▶ _Exercise goal_
Below is a block of records: output all of them exactly and leave out the pictures.

▶ _Records to use_
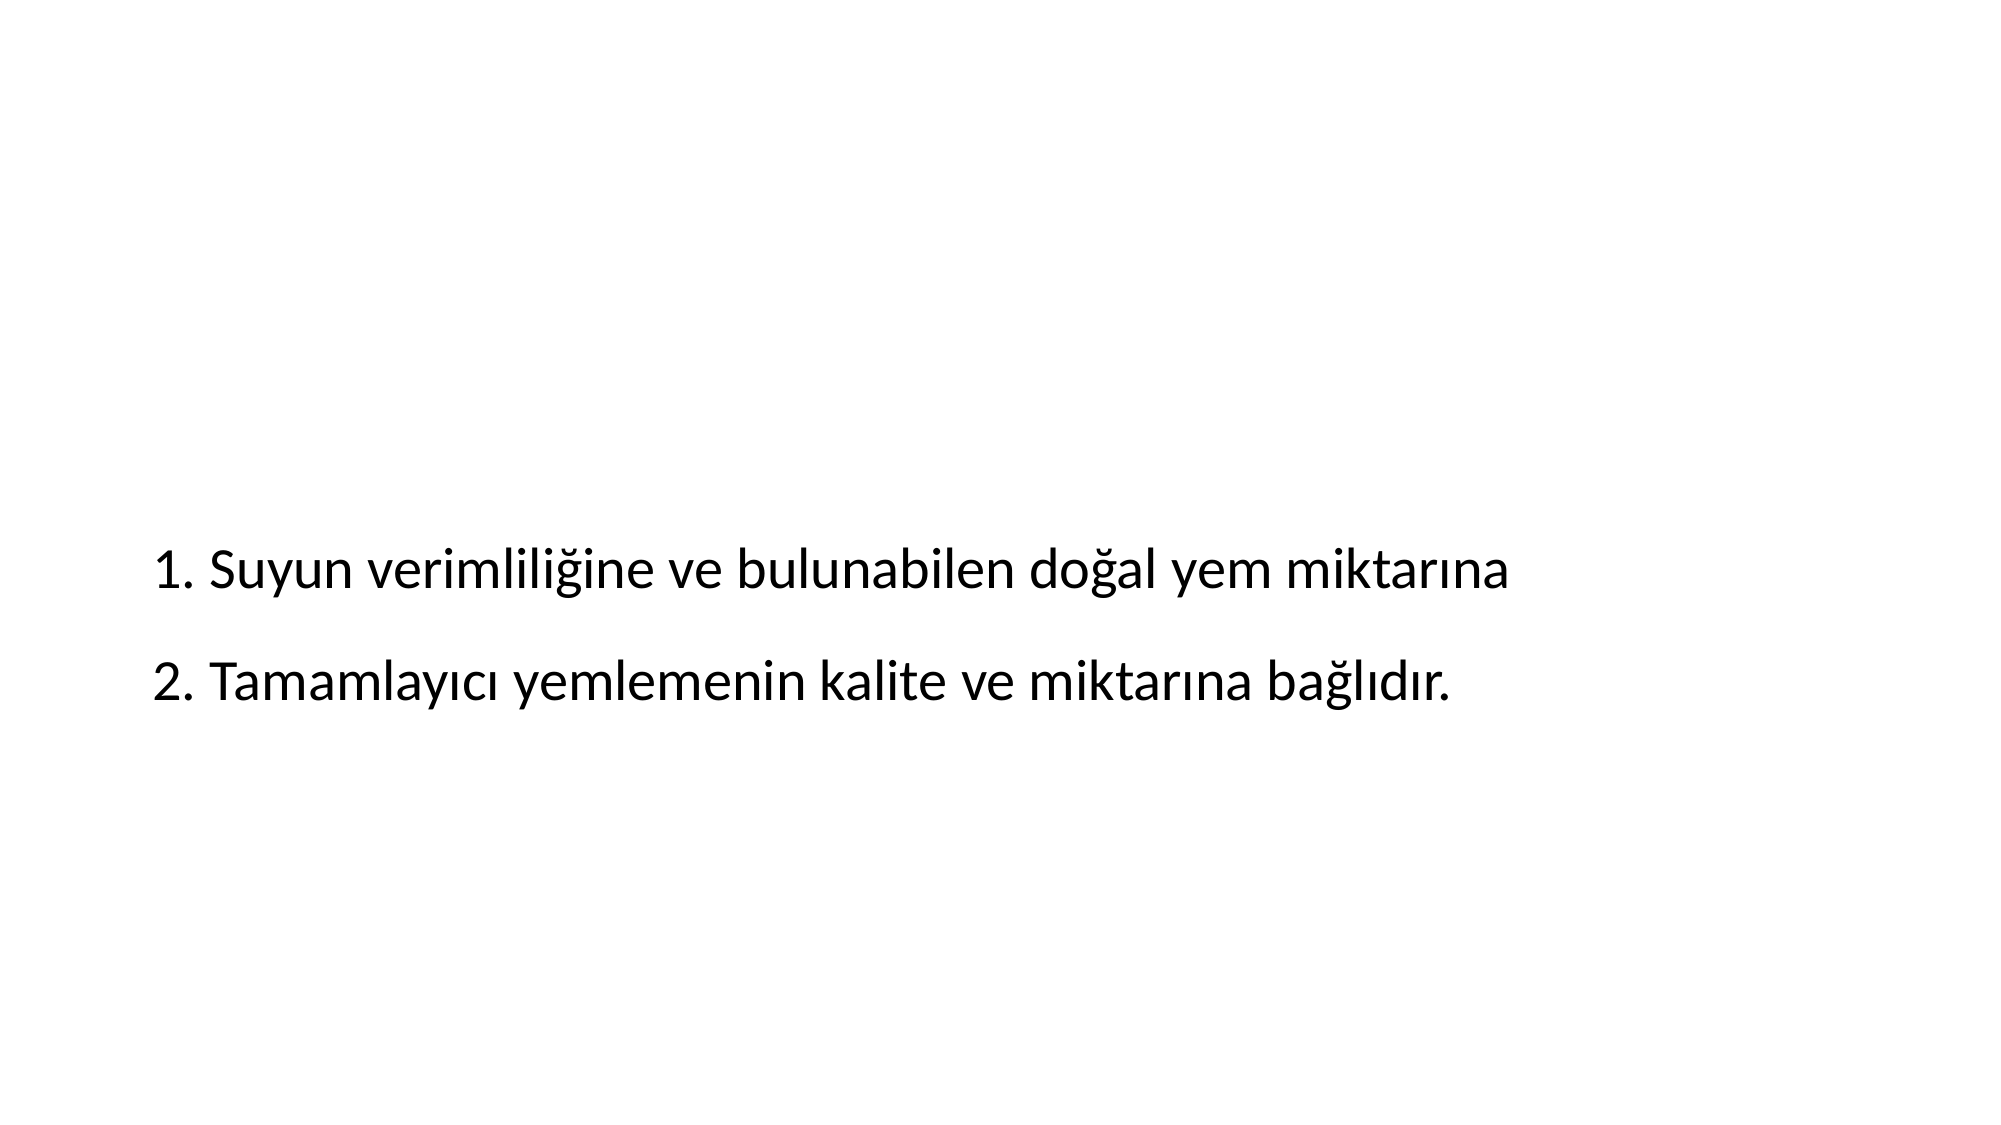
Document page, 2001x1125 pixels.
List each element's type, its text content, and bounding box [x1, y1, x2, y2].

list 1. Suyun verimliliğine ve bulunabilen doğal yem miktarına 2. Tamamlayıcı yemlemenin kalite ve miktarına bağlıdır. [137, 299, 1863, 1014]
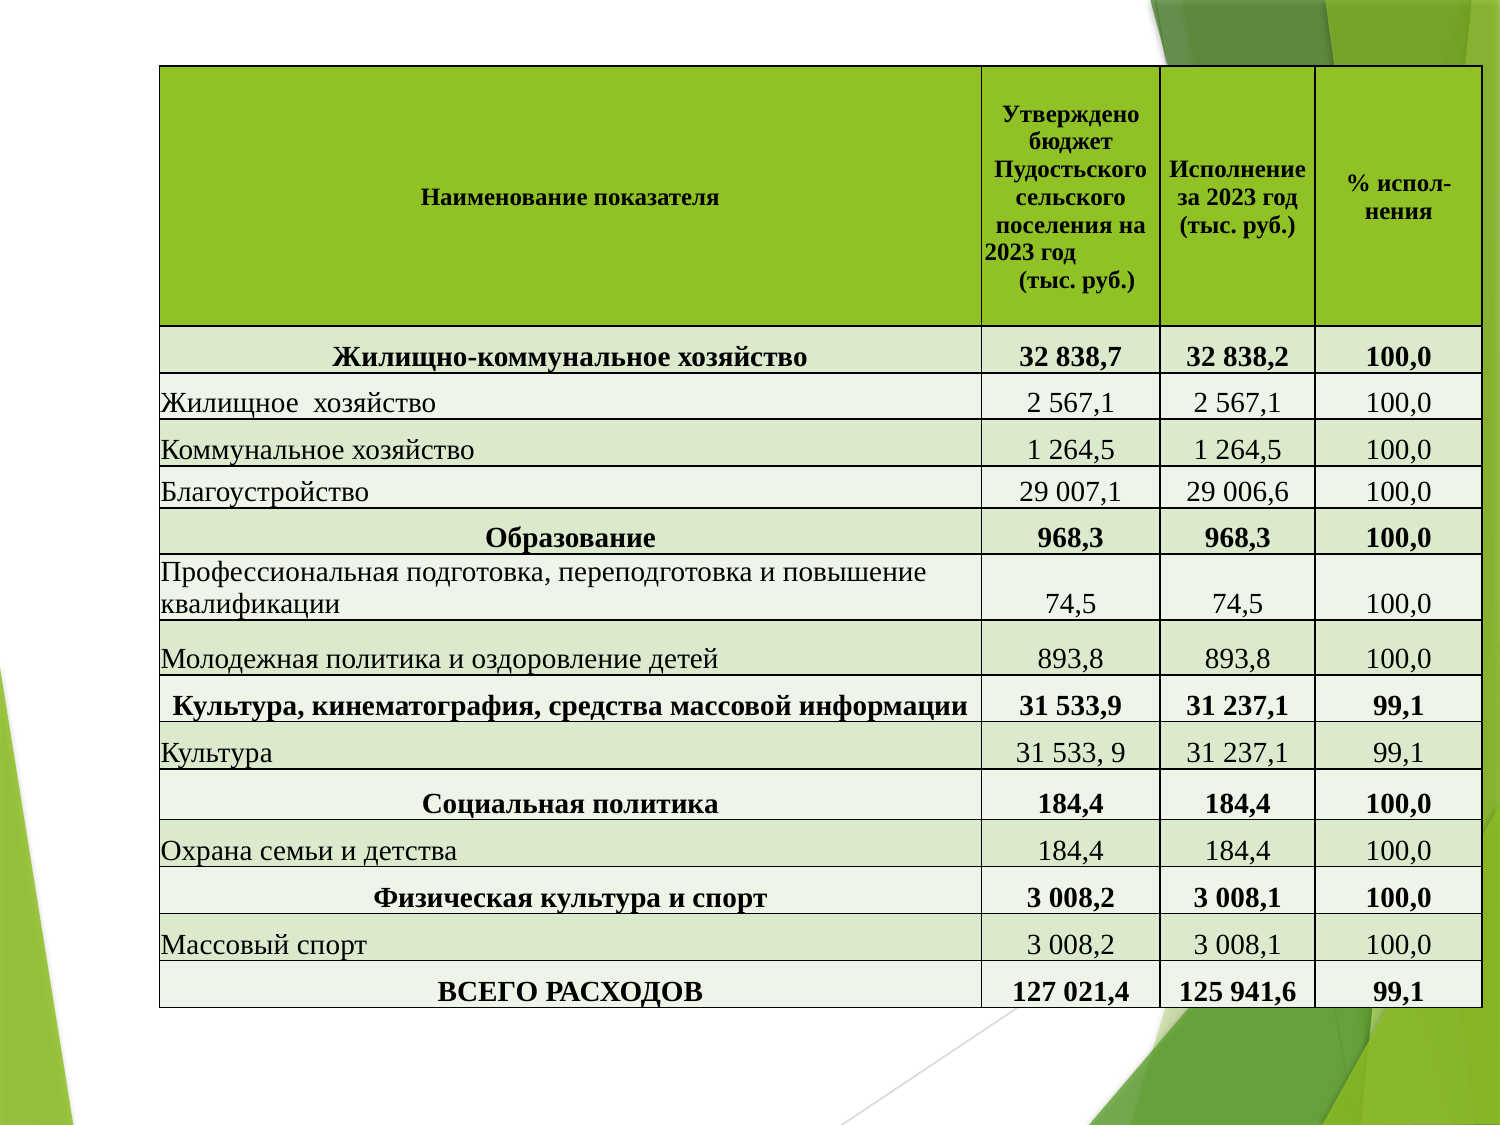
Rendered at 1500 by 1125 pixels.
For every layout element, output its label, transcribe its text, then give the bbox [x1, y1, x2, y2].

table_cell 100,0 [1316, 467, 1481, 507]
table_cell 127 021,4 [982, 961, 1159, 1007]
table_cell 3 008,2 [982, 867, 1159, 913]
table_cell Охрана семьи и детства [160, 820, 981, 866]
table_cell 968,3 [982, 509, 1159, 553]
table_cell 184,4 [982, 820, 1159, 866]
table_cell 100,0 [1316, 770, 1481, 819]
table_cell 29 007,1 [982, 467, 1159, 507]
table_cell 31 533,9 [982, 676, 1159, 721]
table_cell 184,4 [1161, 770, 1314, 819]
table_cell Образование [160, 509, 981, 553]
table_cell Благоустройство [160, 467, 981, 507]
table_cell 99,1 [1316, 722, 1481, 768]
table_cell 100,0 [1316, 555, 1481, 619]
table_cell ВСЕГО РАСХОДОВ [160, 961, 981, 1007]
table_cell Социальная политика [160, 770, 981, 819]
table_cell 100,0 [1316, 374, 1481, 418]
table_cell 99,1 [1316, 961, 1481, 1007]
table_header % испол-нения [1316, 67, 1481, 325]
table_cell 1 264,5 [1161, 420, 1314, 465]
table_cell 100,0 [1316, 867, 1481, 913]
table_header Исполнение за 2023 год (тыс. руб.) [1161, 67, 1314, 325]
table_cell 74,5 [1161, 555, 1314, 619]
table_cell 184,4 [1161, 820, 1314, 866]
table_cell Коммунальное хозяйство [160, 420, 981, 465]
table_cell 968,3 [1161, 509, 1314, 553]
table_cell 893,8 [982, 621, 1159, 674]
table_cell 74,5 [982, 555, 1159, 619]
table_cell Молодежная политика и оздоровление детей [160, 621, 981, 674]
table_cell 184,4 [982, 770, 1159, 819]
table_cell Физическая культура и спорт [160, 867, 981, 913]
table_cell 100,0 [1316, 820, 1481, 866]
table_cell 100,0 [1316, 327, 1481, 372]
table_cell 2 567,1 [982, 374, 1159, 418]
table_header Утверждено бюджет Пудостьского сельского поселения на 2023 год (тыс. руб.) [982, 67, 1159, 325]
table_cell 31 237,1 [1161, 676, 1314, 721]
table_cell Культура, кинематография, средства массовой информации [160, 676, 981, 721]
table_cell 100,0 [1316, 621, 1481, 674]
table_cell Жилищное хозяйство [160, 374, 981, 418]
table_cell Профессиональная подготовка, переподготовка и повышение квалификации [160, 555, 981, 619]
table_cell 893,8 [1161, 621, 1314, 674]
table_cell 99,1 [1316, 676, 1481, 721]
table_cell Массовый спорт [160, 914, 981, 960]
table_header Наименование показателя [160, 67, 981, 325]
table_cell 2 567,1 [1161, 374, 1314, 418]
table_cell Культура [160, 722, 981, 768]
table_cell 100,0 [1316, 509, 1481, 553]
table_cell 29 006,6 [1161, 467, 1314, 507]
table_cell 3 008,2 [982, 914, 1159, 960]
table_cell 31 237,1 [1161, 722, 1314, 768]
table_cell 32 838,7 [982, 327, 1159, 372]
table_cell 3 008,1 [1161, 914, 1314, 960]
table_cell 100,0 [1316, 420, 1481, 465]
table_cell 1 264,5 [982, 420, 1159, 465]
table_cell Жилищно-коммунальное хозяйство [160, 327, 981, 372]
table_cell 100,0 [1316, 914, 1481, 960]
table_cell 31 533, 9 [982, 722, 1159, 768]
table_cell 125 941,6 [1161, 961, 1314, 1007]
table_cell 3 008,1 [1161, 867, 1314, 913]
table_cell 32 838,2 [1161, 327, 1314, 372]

▶ _Exercise answer_
Document page, 2001x1125 pixels.
List each element's type, its text content, and bounding box [x1, y1, x2, y2].

list 1. Suyun verimliliğine ve bulunabilen doğal yem miktarına 2. Tamamlayıcı yemlemenin kalite ve miktarına bağlıdır. [137, 299, 1863, 1014]
Rendered at 1500 by 1125 pixels.
For every layout element, output its label, transcribe its text, then give the bbox [x1, y1, x2, y2].

table_cell 100,0 [1316, 467, 1481, 507]
table_cell 127 021,4 [982, 961, 1159, 1007]
table_cell 3 008,2 [982, 867, 1159, 913]
table_cell Охрана семьи и детства [160, 820, 981, 866]
table_cell 968,3 [982, 509, 1159, 553]
table_cell 184,4 [982, 820, 1159, 866]
table_cell 100,0 [1316, 770, 1481, 819]
table_cell 29 007,1 [982, 467, 1159, 507]
table_cell 31 533,9 [982, 676, 1159, 721]
table_cell 184,4 [1161, 770, 1314, 819]
table_cell Образование [160, 509, 981, 553]
table_cell Благоустройство [160, 467, 981, 507]
table_cell 99,1 [1316, 722, 1481, 768]
table_cell 100,0 [1316, 555, 1481, 619]
table_cell ВСЕГО РАСХОДОВ [160, 961, 981, 1007]
table_cell Социальная политика [160, 770, 981, 819]
table_cell 100,0 [1316, 374, 1481, 418]
table_cell 99,1 [1316, 961, 1481, 1007]
table_header % испол-нения [1316, 67, 1481, 325]
table_cell 1 264,5 [1161, 420, 1314, 465]
table_cell 100,0 [1316, 867, 1481, 913]
table_header Исполнение за 2023 год (тыс. руб.) [1161, 67, 1314, 325]
table_cell 74,5 [1161, 555, 1314, 619]
table_cell 184,4 [1161, 820, 1314, 866]
table_cell Коммунальное хозяйство [160, 420, 981, 465]
table_cell 968,3 [1161, 509, 1314, 553]
table_cell 893,8 [982, 621, 1159, 674]
table_cell 74,5 [982, 555, 1159, 619]
table_cell Молодежная политика и оздоровление детей [160, 621, 981, 674]
table_cell 184,4 [982, 770, 1159, 819]
table_cell Физическая культура и спорт [160, 867, 981, 913]
table_cell 100,0 [1316, 820, 1481, 866]
table_cell 100,0 [1316, 327, 1481, 372]
table_cell 2 567,1 [982, 374, 1159, 418]
table_header Утверждено бюджет Пудостьского сельского поселения на 2023 год (тыс. руб.) [982, 67, 1159, 325]
table_cell 31 237,1 [1161, 676, 1314, 721]
table_cell Культура, кинематография, средства массовой информации [160, 676, 981, 721]
table_cell 100,0 [1316, 621, 1481, 674]
table_cell Жилищное хозяйство [160, 374, 981, 418]
table_cell Профессиональная подготовка, переподготовка и повышение квалификации [160, 555, 981, 619]
table_cell 893,8 [1161, 621, 1314, 674]
table_cell 99,1 [1316, 676, 1481, 721]
table_cell Массовый спорт [160, 914, 981, 960]
table_header Наименование показателя [160, 67, 981, 325]
table_cell 2 567,1 [1161, 374, 1314, 418]
table_cell Культура [160, 722, 981, 768]
table_cell 100,0 [1316, 509, 1481, 553]
table_cell 29 006,6 [1161, 467, 1314, 507]
table_cell 3 008,2 [982, 914, 1159, 960]
table_cell 31 237,1 [1161, 722, 1314, 768]
table_cell 32 838,7 [982, 327, 1159, 372]
table_cell 3 008,1 [1161, 914, 1314, 960]
table_cell 100,0 [1316, 420, 1481, 465]
table_cell 1 264,5 [982, 420, 1159, 465]
table_cell Жилищно-коммунальное хозяйство [160, 327, 981, 372]
table_cell 100,0 [1316, 914, 1481, 960]
table_cell 31 533, 9 [982, 722, 1159, 768]
table_cell 125 941,6 [1161, 961, 1314, 1007]
table_cell 3 008,1 [1161, 867, 1314, 913]
table_cell 32 838,2 [1161, 327, 1314, 372]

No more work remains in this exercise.